* EXTRACT PROVIDED:
--- --- ---
While a planned portion of the symposium dealt with opportunities for collections-based funding from the National Science Foundation (NSF), unfortunately an NSF representative was not able to be present at the symposium due to the current federal government shutdown. In fact, none of the NSF postdoctoral fellows in attendance (including me!) are being paid during the shutdown. The symposium also served as a chance for us all to commiserate with other folks in the same situation and discuss how we are getting through this difficult time.
One of my favorite portions of the conference was hearing from Corey Welch at Iowa State and Jessica Light at Texas A&M about ways in which collections can provide opportunities to mentor and support students from underrepresented groups. Jessica and Corey spoke about ways to reach out to and recruit students, including at conferences like SACNAS, and programs that offer financial or logistical support for these students to use collections. Corey discussed successes, challenges, and solutions he has had running the STEM Scholars program for students from underrepresented groups at Iowa State, which I found to be really helpful when thinking about my own work with broadening participation.
--- --- ---
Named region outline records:
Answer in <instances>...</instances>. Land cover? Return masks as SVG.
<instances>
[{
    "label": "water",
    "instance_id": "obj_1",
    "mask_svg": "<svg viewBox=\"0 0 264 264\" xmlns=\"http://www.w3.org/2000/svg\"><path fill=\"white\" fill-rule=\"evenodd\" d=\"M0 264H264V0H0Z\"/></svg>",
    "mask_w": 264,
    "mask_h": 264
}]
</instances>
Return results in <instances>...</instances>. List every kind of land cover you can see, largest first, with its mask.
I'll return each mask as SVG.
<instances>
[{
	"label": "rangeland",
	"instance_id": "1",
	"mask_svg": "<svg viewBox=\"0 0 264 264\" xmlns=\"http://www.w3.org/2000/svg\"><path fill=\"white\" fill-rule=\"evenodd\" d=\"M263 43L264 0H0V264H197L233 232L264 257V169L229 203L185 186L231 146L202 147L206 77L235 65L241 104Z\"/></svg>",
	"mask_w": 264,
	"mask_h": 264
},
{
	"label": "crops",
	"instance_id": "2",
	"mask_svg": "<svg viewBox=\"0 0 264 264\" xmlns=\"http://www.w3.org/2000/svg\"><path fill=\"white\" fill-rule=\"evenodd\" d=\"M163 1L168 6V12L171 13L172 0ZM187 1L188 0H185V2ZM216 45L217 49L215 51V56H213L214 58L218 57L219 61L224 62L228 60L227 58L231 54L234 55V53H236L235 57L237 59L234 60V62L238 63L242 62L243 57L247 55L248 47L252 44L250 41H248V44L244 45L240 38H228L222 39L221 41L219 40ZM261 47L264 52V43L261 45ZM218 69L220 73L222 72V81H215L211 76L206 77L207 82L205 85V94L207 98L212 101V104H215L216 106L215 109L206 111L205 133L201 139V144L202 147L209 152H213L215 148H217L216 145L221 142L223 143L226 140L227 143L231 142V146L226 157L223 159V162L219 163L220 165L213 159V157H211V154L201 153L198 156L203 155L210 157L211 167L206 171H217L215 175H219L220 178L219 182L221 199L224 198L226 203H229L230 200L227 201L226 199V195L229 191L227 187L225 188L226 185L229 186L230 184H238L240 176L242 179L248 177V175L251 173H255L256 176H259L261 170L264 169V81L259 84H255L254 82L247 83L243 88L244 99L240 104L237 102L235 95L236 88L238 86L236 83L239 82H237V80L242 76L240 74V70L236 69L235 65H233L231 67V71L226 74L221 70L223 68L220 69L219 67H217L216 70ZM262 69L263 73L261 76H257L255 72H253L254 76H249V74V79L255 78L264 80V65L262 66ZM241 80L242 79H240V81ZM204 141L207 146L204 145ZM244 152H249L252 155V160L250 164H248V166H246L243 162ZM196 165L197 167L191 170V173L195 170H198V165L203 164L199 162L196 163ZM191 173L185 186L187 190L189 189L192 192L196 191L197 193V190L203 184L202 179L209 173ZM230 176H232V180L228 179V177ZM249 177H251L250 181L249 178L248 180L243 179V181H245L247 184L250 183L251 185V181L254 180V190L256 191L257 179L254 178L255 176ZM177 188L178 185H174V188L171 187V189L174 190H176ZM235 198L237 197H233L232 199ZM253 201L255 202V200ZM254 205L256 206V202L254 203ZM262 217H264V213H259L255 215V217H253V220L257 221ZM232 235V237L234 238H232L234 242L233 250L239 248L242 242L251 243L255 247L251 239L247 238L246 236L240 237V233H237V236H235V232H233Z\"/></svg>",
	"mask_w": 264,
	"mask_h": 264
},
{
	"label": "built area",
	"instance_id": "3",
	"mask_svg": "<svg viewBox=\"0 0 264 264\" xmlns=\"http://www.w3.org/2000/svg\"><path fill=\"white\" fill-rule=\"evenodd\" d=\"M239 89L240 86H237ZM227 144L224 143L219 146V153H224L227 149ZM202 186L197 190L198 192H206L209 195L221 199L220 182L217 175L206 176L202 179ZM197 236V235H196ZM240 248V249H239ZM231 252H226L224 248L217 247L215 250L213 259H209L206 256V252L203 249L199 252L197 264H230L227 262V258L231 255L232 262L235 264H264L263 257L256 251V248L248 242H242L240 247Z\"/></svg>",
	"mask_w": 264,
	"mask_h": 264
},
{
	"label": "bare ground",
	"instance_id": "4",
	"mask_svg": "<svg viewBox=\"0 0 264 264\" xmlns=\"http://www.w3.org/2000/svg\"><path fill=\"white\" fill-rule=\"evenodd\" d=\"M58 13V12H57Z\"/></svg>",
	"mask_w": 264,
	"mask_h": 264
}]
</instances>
--- --- ---
* INSTRUCTIONS:
- 1) In the symposium account, why was a representative of the National Science Foundation unable to attend?
- 2) Continue the symposium account, starting after its final sentence.

* TASK RESPONSES:
- 1) The current federal government shutdown kept the representative away.

- 2)
The conference also featured poster presentations by NSF PRFB awardees each evening. I really enjoyed hearing about everyone else’s research, especially because it was such a diverse sampling of the type of work that can be done using collections. Presentations discussed topics such as the bat microbiomes, venomics (yes, it’s a word) of catfish, evolution of super-weird shrew vertebrae, and use of botanical gardens as living collections to study aerosol emissions from plants.
All in all, the symposium was a great opportunity for me to gain an appreciation for the current state of the collections community. I left Sevilleta grateful for the opportunity to attend, inspired by the work of my colleagues, and excited for the future of museum collections and the important research they make possible.